ARGUMENT = 'backdoor' # slither will launch the detector with slither.py --mydetector
HELP = 'Function named backdoor (detector example)'
IMPACT = DetectorClassification.HIGH
CONFIDENCE = DetectorClassification.HIGH
def detect(self):
ret = []
for contract in self.slither.contracts_derived:
# Check if a function has 'backdoor' in its name
for f in contract.functions:
if 'backdoor' in f.name:
# Info to be printed
info = 'Backdoor function found in {}.{}'.format(contract.name, f.name)
# Print the info
self.log(info)
# Add the result in ret
source = f.source_mapping
ret.append({'vuln': 'backdoor', 'contract': contract.name, 'sourceMapping' : source})
return ret
You’d notice that the business logic of bug detection is quite concise.
The detection logic resides in the detect
method of the Backdoor
object
that implements the AbstractDetector
interface.
To my mind, this is the python equivalent of a Clang Static Analyzer
checker.
Everything that a detector wants to know about the program is contained in
the self.slither
object.
This object contains the following fields:
contracts_derived
: This field holds the_data
: AST obtained from the Solidity compilerfunctions
: CFG of all functions in the contractslither
: Slithir representation of the contract
The detector uses this information to decide whether to flag a bug or not.
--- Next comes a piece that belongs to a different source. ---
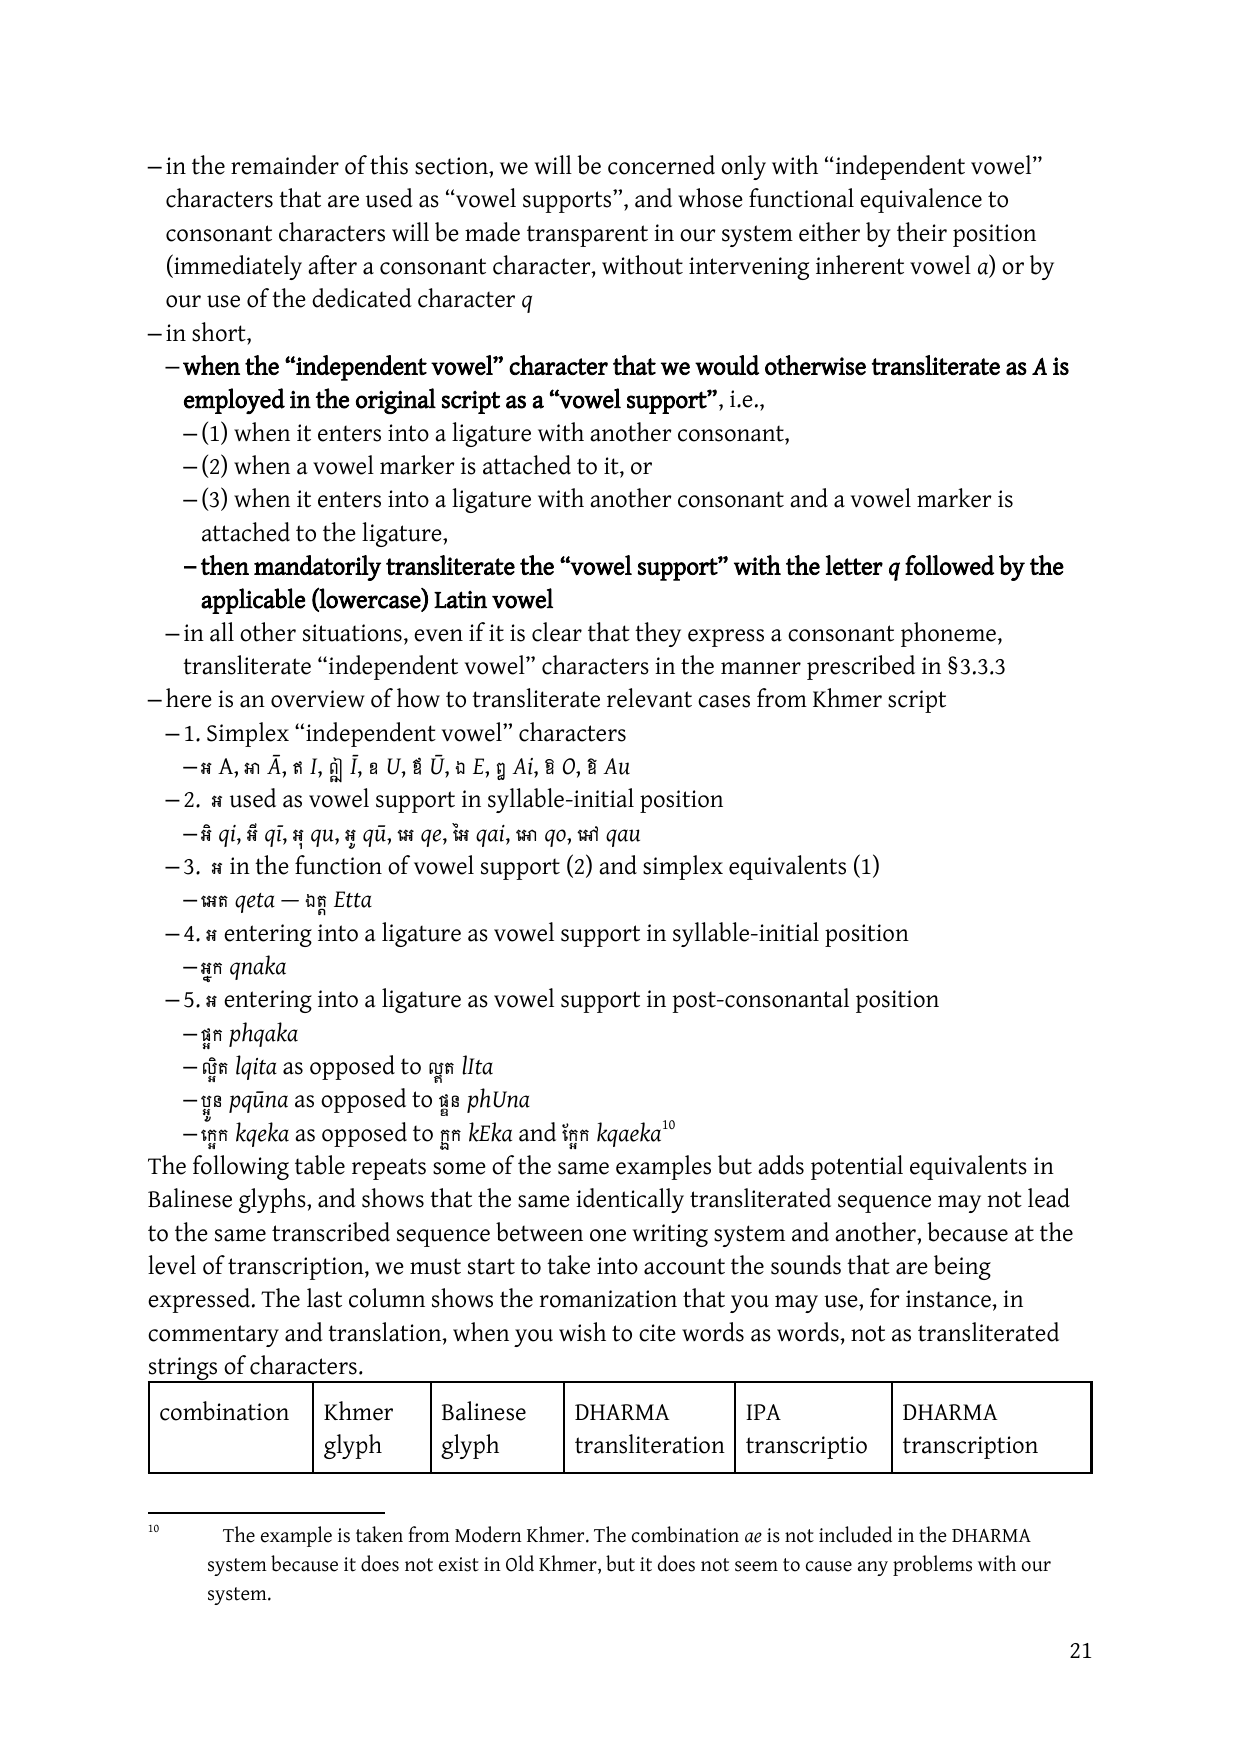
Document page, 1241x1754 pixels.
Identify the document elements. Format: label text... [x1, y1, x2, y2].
A detector need only use the information that is necessary for the bug detection logic. For example, here’s what the backdoor detector is doing
- Iterate over all functions in the analyzed contract
- If a function is called “backdoor”
- Flag a bug saying “backdoor found”
- If a function is called “backdoor”
- return a nicely formatted bug diagnostics object (list of dictionaries, each dictionary being a distinct bug report)
In other words, the backdoor
detector is only using the function.name
field in the function’s CFG to flag a bug.
Of course, this is cheating cos you can’t simply conclude that a function is
a backdoor if it is called one.
However, the reason I picked up this specific detector is because it is meant
as an introduction to writing detectors.
In the real-world, you’d do some analysis on the IR (e.g., check if the
analyzed function makes a call to the selfdestruct
function) before
concluding that it is indeed a backdoor.
Perhaps, this entails listing all calls made by a function and checking if
selfdestruct
happens to be one of them.
Outro
So that was a quick dive into Slither. We laid out the work flow of Slither from (1) taking the AST of a smart contract as input, (2) producing its CFG, (3) reducing this to an SSA-based IR (4) and finally, detecting bugs based on program information contained in the IR.
If there is some specific aspect of Slither you’d want to know more about that this post didn’t cover, let me know. When I have the time, I’d be more than happy to write a part 2 of this post. That’s all folks.